As for whether the koi herpes-virus will rear its ugly head, that is “hard to say”, though perhaps the disease’s impact template may match that of another fish virus, said Wolfe.
“Look at VHS (viral hemorrhagic septicemia) that hit Lake Erie; it ran rampant and eventually fish began developing an immunity to it,” Wolfe said.
However, the Fish Commission says it is entirely possible that Pymatuning may experience periodic outbreaks of koi herpes-virus. That situation has some history at Pymatuning which is still seeing residual outbreaks of “red spot disease,” a viral infection that has periodically plagued the lake’s renowned muskie population.
Even so, one concern remains that the some carp may not necessarily becomes victims of koi herpes-virus but possibly may become transmitters of the disease; a sort of Typhoid Mary for carp.

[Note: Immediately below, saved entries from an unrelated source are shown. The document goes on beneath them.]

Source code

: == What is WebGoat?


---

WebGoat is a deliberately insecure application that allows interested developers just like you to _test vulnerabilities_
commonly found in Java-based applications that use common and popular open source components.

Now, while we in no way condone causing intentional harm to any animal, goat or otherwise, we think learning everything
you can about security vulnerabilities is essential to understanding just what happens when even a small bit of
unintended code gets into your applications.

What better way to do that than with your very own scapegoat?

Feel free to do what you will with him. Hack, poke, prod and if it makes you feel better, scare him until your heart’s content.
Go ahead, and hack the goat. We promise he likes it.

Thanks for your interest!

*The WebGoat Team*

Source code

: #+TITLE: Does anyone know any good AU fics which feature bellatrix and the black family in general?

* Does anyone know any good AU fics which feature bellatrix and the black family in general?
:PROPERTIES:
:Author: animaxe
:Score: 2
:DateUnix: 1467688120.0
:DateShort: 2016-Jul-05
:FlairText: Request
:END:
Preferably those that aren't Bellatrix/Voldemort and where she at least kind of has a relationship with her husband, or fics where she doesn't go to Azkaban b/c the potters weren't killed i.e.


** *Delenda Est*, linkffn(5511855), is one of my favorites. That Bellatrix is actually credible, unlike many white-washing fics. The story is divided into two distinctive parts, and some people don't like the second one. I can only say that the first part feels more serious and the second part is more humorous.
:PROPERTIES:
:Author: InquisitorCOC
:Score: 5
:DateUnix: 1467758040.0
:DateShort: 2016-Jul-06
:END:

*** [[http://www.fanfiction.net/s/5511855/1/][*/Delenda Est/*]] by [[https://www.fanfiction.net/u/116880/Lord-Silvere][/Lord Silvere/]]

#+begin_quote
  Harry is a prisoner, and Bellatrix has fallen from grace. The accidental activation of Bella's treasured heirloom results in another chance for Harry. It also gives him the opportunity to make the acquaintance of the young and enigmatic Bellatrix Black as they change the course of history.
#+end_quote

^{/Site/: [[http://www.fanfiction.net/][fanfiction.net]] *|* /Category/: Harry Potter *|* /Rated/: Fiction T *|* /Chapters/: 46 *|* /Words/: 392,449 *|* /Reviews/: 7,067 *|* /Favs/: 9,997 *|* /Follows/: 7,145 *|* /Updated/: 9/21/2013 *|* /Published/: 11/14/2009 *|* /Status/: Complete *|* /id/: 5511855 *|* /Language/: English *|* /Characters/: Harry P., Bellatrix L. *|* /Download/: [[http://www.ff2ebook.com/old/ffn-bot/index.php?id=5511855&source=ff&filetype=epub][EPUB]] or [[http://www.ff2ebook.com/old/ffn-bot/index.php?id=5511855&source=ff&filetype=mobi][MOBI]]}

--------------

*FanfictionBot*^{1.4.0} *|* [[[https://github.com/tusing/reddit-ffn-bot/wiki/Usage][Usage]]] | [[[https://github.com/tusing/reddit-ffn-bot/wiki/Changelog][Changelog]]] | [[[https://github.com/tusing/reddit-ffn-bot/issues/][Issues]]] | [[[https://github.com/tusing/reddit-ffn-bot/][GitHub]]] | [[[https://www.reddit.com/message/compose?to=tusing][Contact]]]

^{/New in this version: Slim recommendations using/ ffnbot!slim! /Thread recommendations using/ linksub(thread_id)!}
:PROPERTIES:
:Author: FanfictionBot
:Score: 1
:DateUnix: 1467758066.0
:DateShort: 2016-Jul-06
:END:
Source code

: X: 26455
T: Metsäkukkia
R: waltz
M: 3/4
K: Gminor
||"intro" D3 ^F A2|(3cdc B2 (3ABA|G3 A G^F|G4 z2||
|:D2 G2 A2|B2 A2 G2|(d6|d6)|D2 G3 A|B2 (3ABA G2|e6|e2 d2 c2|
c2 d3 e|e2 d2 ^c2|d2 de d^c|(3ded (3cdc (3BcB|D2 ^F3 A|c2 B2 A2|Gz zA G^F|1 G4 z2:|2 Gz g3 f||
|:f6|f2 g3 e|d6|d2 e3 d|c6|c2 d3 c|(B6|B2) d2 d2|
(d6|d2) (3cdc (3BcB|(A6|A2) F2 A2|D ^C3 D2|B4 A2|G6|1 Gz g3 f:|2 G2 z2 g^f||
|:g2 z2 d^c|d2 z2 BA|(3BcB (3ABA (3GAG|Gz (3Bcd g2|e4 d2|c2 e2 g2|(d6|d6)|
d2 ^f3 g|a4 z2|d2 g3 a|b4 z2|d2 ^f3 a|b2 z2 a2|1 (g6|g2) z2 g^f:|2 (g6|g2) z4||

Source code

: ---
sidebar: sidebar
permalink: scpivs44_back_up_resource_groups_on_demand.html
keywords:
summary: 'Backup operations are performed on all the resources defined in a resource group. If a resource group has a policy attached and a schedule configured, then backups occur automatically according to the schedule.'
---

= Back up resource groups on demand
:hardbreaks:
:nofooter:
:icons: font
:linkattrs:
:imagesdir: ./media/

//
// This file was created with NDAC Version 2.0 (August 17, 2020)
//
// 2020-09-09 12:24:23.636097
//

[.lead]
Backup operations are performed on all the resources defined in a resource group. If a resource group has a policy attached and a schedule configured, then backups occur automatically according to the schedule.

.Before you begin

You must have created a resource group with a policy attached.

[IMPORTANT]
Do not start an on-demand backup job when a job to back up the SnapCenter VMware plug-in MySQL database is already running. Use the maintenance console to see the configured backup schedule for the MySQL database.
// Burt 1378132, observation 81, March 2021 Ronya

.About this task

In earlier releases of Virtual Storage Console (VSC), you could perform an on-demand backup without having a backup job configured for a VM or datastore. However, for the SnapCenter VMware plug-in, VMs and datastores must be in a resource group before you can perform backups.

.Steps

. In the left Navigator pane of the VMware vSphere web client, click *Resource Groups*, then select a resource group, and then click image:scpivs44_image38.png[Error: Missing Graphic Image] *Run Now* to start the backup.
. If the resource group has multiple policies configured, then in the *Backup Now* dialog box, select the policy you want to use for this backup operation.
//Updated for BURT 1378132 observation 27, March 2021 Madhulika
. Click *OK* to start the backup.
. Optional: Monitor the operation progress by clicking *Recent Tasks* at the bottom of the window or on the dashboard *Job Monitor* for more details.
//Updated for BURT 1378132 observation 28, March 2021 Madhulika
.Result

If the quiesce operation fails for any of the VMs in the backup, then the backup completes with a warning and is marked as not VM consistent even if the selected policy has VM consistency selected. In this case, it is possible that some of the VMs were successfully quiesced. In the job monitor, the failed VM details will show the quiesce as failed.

Added to that worry, Wolfe says, is that the disease “could jump ship and be bounced from one lake to another” via hitching a ride in the watery live well of an anglers’ boat or attached to the strands of hydruala - which has likewise infected Pymatuning - and then dropped in the waters of some other reservoir, lake or stream.
“Here at the Division when we retrieve one of our boats we thoroughly treat the hull and the trailer with disinfectant to kill any organism,” Wolfe said. “It’s a good and highly recommended practice for anyone to do.”